┌─ Supplied records

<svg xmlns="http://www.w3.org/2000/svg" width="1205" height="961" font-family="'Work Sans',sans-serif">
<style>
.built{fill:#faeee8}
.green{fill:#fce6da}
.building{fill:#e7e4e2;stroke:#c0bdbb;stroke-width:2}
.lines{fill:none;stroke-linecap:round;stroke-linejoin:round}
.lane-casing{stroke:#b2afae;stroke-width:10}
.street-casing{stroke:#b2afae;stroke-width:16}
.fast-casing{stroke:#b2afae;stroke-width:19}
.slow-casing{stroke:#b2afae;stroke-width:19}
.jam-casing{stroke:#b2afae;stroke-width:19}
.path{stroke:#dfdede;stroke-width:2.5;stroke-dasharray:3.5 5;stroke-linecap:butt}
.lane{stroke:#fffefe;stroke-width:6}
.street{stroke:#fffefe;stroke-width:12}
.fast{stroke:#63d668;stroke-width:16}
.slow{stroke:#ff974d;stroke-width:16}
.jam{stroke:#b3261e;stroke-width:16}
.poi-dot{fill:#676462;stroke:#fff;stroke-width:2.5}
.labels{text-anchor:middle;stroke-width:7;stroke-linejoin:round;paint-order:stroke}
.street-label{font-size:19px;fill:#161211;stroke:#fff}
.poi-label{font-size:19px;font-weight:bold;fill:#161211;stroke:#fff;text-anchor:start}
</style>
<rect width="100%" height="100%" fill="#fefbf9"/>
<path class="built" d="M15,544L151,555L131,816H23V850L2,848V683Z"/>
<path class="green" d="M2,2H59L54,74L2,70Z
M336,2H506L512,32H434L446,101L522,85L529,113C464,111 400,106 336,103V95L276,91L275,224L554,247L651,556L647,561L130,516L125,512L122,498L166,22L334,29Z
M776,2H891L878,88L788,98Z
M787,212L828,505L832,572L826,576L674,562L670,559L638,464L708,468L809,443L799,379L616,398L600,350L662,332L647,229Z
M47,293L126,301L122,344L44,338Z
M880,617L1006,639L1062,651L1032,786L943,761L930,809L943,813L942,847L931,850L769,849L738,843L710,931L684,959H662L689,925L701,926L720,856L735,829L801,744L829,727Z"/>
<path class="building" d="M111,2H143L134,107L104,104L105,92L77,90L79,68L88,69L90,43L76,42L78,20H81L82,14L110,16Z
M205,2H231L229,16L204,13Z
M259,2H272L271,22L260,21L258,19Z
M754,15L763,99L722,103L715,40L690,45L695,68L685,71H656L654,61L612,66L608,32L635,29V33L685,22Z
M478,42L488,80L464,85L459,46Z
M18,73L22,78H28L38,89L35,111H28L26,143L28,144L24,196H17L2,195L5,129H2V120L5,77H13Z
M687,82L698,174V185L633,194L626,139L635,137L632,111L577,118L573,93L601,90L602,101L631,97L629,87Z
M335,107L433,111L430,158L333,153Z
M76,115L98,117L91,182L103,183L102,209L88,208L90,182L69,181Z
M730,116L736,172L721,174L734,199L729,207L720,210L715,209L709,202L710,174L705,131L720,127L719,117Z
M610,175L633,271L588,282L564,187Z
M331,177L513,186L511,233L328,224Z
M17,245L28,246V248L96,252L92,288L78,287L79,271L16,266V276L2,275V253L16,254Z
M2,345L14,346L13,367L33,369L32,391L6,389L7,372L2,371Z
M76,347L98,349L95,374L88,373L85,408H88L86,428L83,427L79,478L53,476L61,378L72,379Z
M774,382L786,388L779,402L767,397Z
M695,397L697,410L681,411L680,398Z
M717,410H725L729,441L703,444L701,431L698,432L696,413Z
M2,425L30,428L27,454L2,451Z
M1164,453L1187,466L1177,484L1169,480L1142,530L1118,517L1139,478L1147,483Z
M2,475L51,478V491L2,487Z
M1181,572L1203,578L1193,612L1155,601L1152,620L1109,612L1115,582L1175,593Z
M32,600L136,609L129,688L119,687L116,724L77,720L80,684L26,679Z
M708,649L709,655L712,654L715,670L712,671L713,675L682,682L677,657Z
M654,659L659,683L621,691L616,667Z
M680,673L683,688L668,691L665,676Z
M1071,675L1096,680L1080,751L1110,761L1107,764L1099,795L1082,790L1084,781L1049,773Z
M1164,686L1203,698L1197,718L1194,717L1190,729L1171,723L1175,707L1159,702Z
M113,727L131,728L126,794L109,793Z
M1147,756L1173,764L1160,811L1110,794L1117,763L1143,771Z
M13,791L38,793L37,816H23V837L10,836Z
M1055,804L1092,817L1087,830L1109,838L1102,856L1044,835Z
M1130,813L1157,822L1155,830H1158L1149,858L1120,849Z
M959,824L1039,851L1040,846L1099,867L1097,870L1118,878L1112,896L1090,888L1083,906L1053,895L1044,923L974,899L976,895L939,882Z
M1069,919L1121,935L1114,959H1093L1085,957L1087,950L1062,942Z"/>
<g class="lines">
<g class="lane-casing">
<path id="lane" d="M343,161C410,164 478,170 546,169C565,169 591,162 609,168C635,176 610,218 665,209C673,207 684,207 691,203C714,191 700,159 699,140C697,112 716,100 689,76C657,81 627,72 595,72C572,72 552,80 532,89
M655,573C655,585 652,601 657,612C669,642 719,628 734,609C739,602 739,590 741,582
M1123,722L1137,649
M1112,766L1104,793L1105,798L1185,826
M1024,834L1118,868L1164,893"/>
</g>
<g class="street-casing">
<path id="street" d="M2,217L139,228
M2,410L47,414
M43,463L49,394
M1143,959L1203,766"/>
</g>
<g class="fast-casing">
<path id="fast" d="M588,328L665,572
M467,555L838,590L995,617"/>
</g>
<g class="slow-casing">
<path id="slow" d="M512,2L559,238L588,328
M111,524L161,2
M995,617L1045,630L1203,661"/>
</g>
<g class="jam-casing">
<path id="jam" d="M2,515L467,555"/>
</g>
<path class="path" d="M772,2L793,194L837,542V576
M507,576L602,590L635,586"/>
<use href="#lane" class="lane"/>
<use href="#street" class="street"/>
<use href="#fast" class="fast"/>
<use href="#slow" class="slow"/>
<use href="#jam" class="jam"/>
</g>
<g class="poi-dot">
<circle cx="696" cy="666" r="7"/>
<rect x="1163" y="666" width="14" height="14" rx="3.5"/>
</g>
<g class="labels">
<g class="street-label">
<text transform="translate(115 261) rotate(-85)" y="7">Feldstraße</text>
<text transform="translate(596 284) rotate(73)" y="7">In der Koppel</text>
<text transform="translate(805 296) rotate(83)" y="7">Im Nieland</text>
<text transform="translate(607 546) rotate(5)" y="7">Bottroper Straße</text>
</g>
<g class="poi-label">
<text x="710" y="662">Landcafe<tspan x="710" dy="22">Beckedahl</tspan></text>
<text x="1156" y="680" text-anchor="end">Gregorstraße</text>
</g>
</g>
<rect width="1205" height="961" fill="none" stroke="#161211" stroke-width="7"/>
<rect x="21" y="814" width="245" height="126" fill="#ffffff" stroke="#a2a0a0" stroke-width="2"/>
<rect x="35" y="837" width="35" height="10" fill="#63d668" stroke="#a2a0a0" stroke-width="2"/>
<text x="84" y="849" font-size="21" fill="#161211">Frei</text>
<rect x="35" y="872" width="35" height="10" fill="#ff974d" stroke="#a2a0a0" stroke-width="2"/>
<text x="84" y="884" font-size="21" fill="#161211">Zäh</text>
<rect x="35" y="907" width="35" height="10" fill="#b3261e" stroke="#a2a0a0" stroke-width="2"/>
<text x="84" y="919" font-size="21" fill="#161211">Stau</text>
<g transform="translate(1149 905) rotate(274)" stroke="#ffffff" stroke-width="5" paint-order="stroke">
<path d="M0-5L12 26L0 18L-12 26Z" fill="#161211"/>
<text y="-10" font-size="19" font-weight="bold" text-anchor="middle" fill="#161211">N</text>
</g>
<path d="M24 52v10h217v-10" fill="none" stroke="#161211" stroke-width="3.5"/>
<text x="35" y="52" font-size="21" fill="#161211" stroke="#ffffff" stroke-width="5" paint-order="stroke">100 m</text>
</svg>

└─

Every line above that includes the word "lines" must appear in the answer.

* **Solution**:
.lines{fill:none;stroke-linecap:round;stroke-linejoin:round}
<g class="lines">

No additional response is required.